§ Job item
Extract every line of text from the material below verbatim, leaving out the pictures.

§ Plotted data images
=== Begin Enclosure ===

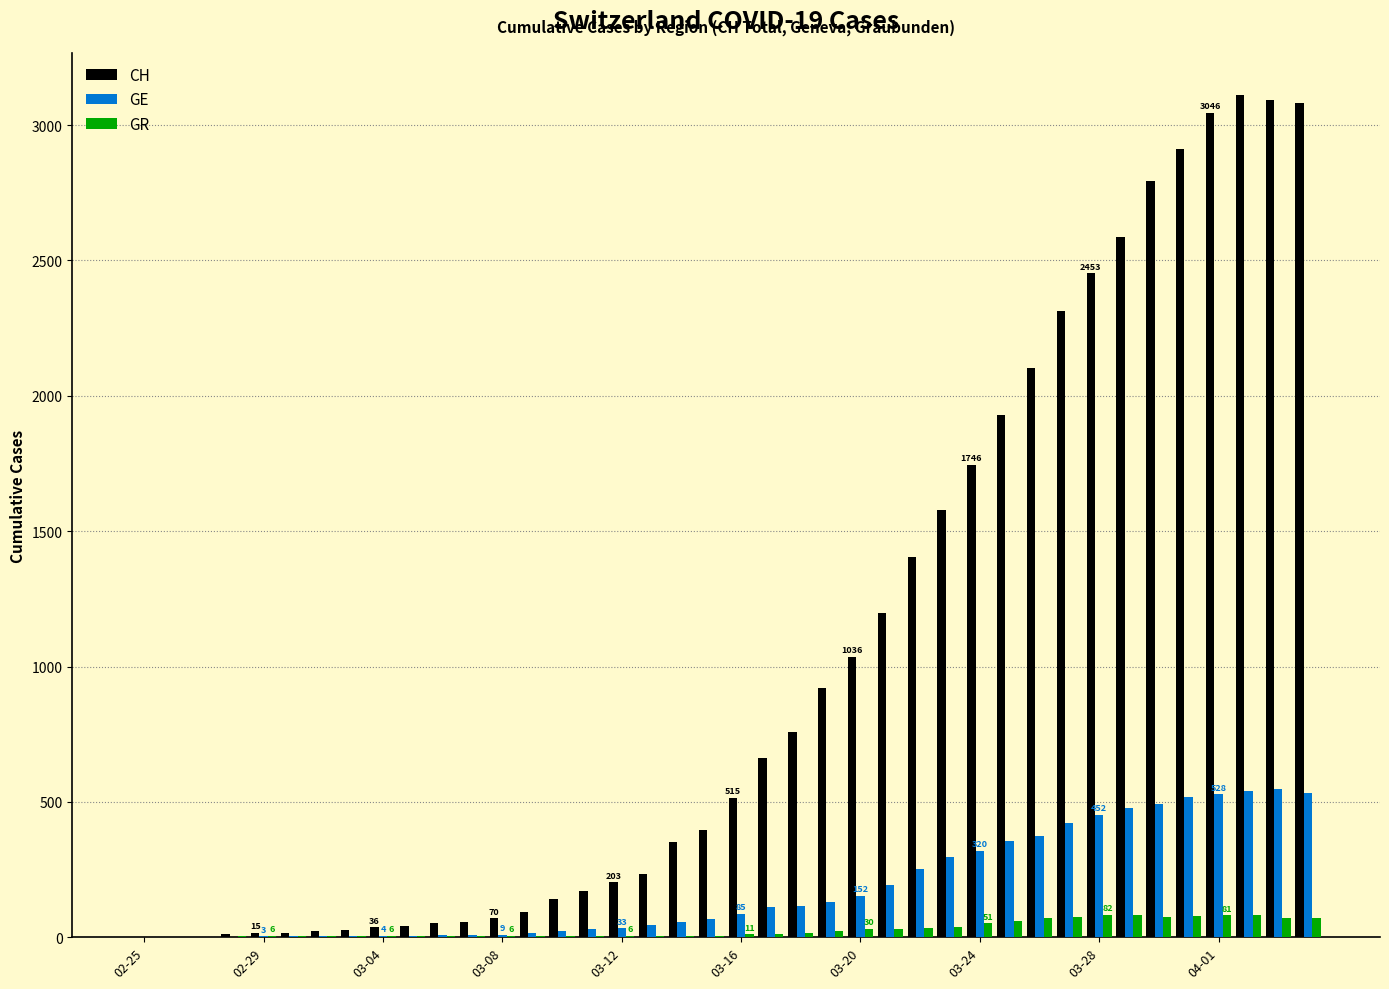

What is the sum of all CH values?

41169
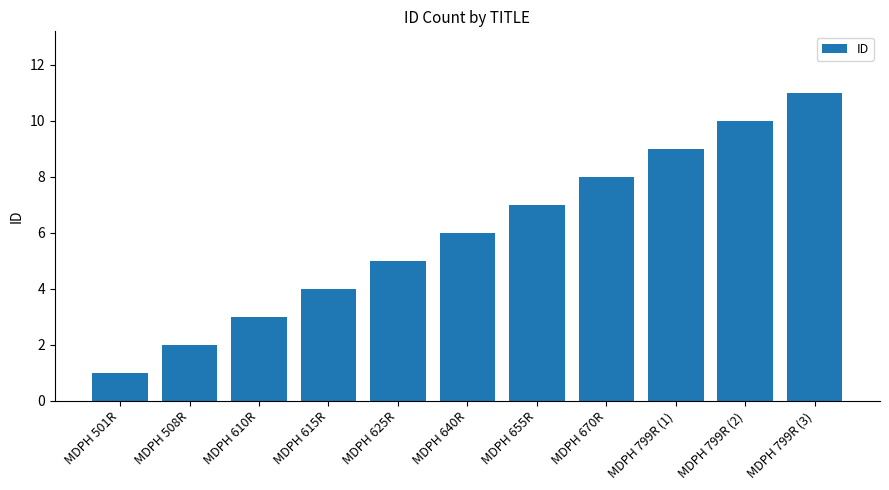

Rank the categories by value from highest to lowest.

MDPH 799R (3), MDPH 799R (2), MDPH 799R (1), MDPH 670R, MDPH 655R, MDPH 640R, MDPH 625R, MDPH 615R, MDPH 610R, MDPH 508R, MDPH 501R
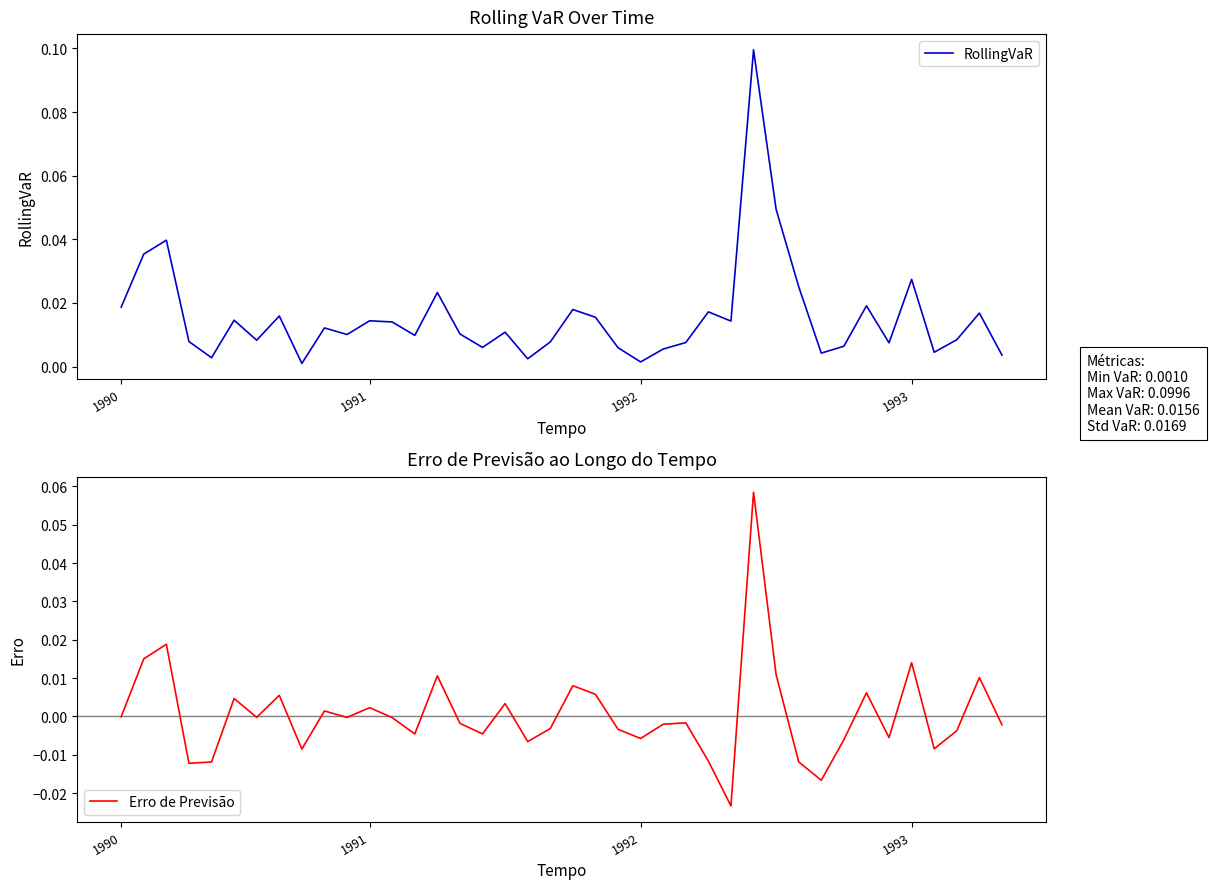

Reading right to left, extract all data points from this chart.

RollingVaR: 0.0	0.0	0.0	0.0	0.0	0.0	0.0	0.0	0.0	0.0	0.0	0.1	0.0	0.0	0.0	0.0	0.0	0.0	0.0	0.0	0.0	0.0	0.0	0.0	0.0	0.0	0.0	0.0	0.0	0.0	0.0	0.0	0.0	0.0	0.0	0.0	0.0	0.0	0.0	0.0
Erro de Previsão: -0.0	0.0	-0.0	-0.0	0.0	-0.0	0.0	-0.0	-0.0	-0.0	0.0	0.1	-0.0	-0.0	-0.0	-0.0	-0.0	-0.0	0.0	0.0	-0.0	-0.0	0.0	-0.0	-0.0	0.0	-0.0	-0.0	0.0	-0.0	0.0	-0.0	0.0	-0.0	0.0	-0.0	-0.0	0.0	0.0	-0.0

=== End Enclosure ===

§ Exercise solution
What is the sum of all CH values?

41169

Rank the categories by value from highest to lowest.

MDPH 799R (3), MDPH 799R (2), MDPH 799R (1), MDPH 670R, MDPH 655R, MDPH 640R, MDPH 625R, MDPH 615R, MDPH 610R, MDPH 508R, MDPH 501R

Reading right to left, extract all data points from this chart.

RollingVaR: 0.0	0.0	0.0	0.0	0.0	0.0	0.0	0.0	0.0	0.0	0.0	0.1	0.0	0.0	0.0	0.0	0.0	0.0	0.0	0.0	0.0	0.0	0.0	0.0	0.0	0.0	0.0	0.0	0.0	0.0	0.0	0.0	0.0	0.0	0.0	0.0	0.0	0.0	0.0	0.0
Erro de Previsão: -0.0	0.0	-0.0	-0.0	0.0	-0.0	0.0	-0.0	-0.0	-0.0	0.0	0.1	-0.0	-0.0	-0.0	-0.0	-0.0	-0.0	0.0	0.0	-0.0	-0.0	0.0	-0.0	-0.0	0.0	-0.0	-0.0	0.0	-0.0	0.0	-0.0	0.0	-0.0	0.0	-0.0	-0.0	0.0	0.0	-0.0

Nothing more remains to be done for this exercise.